Woman’s Controversial ‘Whiteface’ Video Shows How to ‘Stay Safe’ Postelection

chika oranicuhh instagram
Photo: Instagram, Oranicuhh

Jane Oranika first created her makeup tutorial video to share with a friend. Once she posted it following the results of this week’s presidential election, the video went viral. That’s when someone complained and had it taken down.

Why were people complaining about a so-called makeup tutorial? Perhaps it had to do with Oranika’s tongue-in-cheek, yet unavoidably controversial, demonstration of how people of color could don white makeup in order to stay safe in the wake of Donald Trump’s electoral college victory.

since Twitter wanted to suspend my account ???? [original caption: Welp. #election2016]

A video posted by Chika (@oranicuhh) on Nov 9, 2016 at 10:00pm PST

Oranika, who goes by Chika on her social media profiles, recently explained how the video got started to BET.com, “I was in a really sad place and, as someone who hates being sad, I was trying to cheer the both of us up. I posted it and we laughed about it, and like an hour later, when Trump was actually elected, it blew up.”

Twitter shut down Oranika’s account once it started gaining in popularity. According to BET.com, the video had “70k retweets and 102k favorites on Twitter before someone reported it and her account was suspended.”

when white people got mad

A photo posted by Chika (@oranicuhh) on Nov 9, 2016 at 9:13pm PST

She posted the clip on Instagram, where it had over 80,000 views at the time of this writing.
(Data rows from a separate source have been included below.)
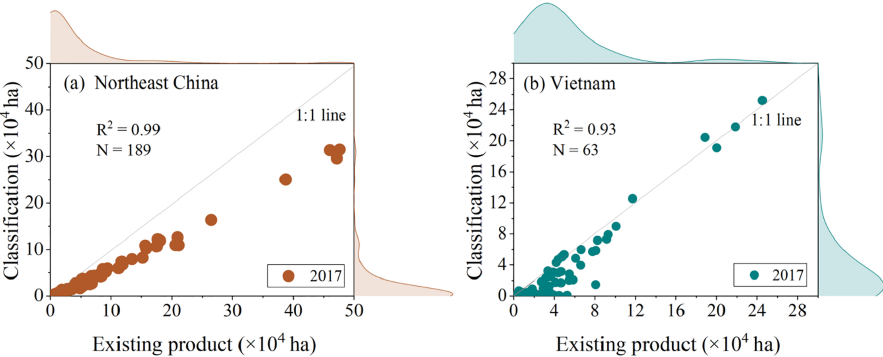
Figure 5. Comparison of the annual paddy rice area between our classification and existing datasets at the subnational level in Northeast China (a) and Vietnam (b) . The marginal kernel density plot above or to the right of each scatterplot shows the distribution of the data in one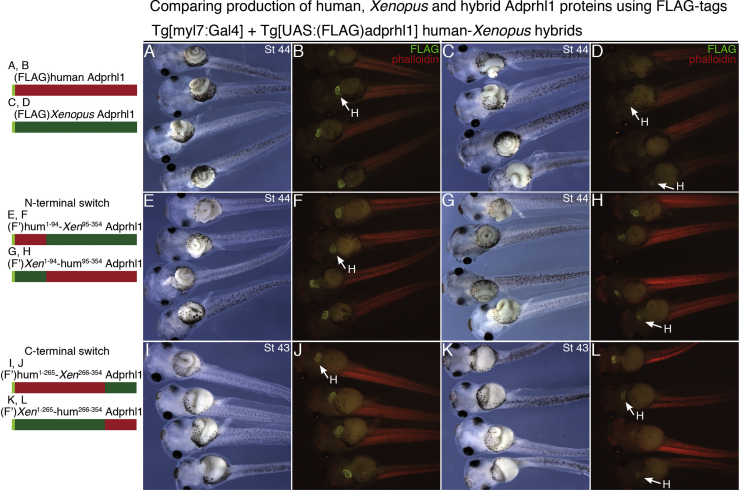
Comparing production of human, Xenopus and hybrid Adprhl1 proteins in transgenic tadpoles with FLAG-tags. The illustrations on the left indicate the composition of the human-Xenopus hybrid Adprhl1 proteins used in the experiment. A, B: Four representative transgenic tadpoles that express human ADPRHL1 protein in their hearts. Each tadpole carries the driver Tg[myl7:Gal4] transgene plus a new integration of a Tg[UAS:(FLAG)human ADPRHL1] responder transgene. Ventral view of stage 44 tadpoles (A) and matching fluorescence image (B) shows anti-FLAG immunocytochemistry (green) and phalloidin stain in the tail (red). C, D: Sibling tadpoles express little recombinant Xenopus Adprhl1 protein, despite having the same driver but a new integration of a Tg[UAS:(FLAG)Xenopus adprhl1] responder transgene. A weak signal for the FLAG epitope is only detected in a few myocardial cells with this Xenopus-species transgene. E–L: Transgenic tadpoles that express human-Xenopus hybrid Adprhl1 identify the 5′-cDNA (N-terminal) region as the site of regulation of the Xenopus protein. E, F: Tadpoles that carry the driver and a N-terminal switched, Tg[UAS:(FLAG)human1-94-Xenopus95-354adprhl1] responder transgene now produce detectable recombinant Adprhl1, because of the presence of the human sequence. G, H: Tadpoles with the driver and the converse Tg[UAS:(FLAG)Xenopus1-94-human95-354adprhl1] responder transgene still produce recombinant Adprhl1, although less (and in fewer animals) than the entirely human-species transgene (S. Table I). I, J: Tadpoles with the driver and a C-terminal switched, Tg[UAS:(FLAG)human1-265-Xenopus266-354adprhl1] produce expected levels of recombinant Adprhl1. K, L: Tadpoles with the driver and the converse Tg[UAS:(FLAG)Xenopus1–265-human266-354adprhl1] responder transgene express little recombinant Adprhl1, similar to the entirely Xenopus-species FLAG-tagged transgene. H, heart.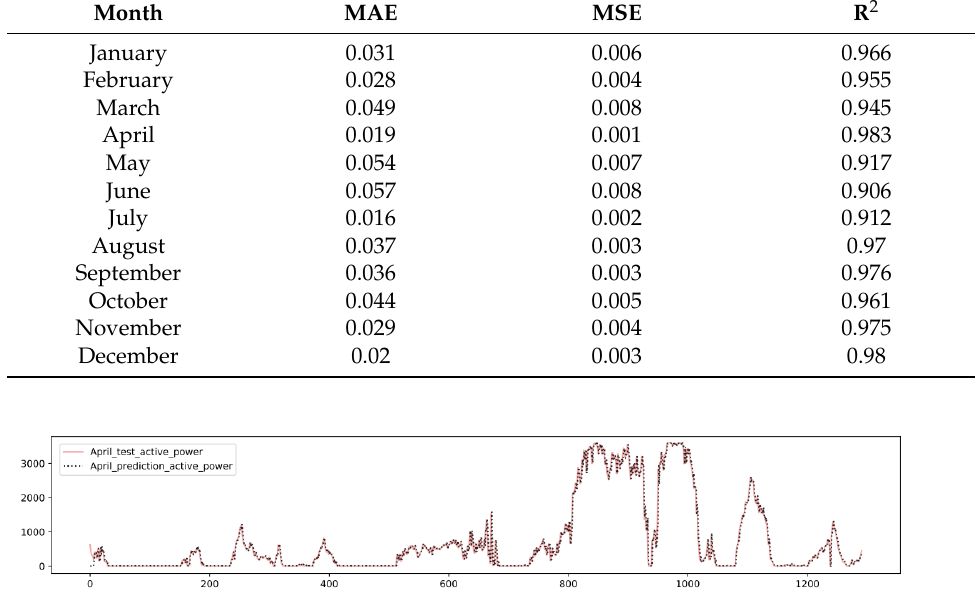
Table 4. The performance measures of active power prediction over the test set for the whole year.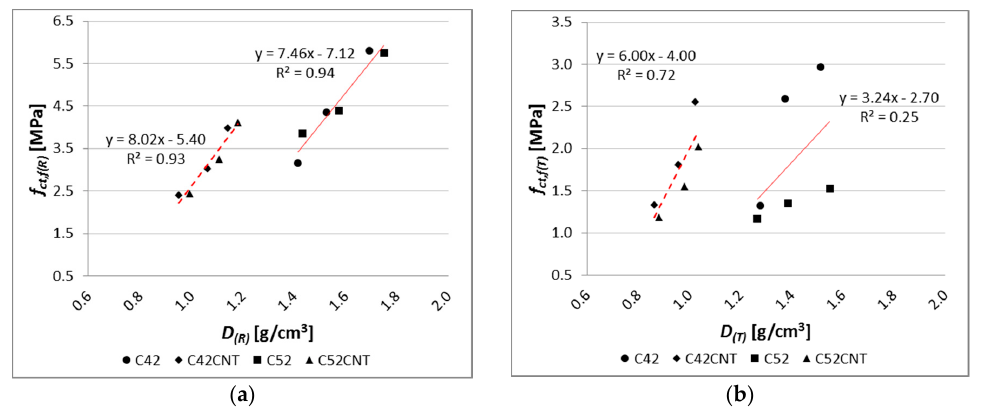
Figure 16. Relationship between bending tensile strength and apparent density of tested materials for ( a ) reference samples; ( b ) samples after thermal load.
“Barack Obama? Is that some kind of sauce?” Oranika asks at one point in her video clip. She continues with other lines, clearly aiming for humor and not an actual makeup tutorial. “Ketchup is a spicy, spicy food,” she recites later.

When asked what she thought about the complaints over a person of color posting videos of whiteface, she pointed out, “There is no historical context to whiteface, so of course the standard is different as to why it shouldn’t be offensive.”

Oranika claims she was trying to make a little lighter a situation that can be seen as far too dark for people of color, along with those who identify with LGBT, Muslim, or immigrant communities. But she isn’t a stranger to similar controversy, having been suspended as a high-school student for posting Black Lives Matter posters on her campus in 2014.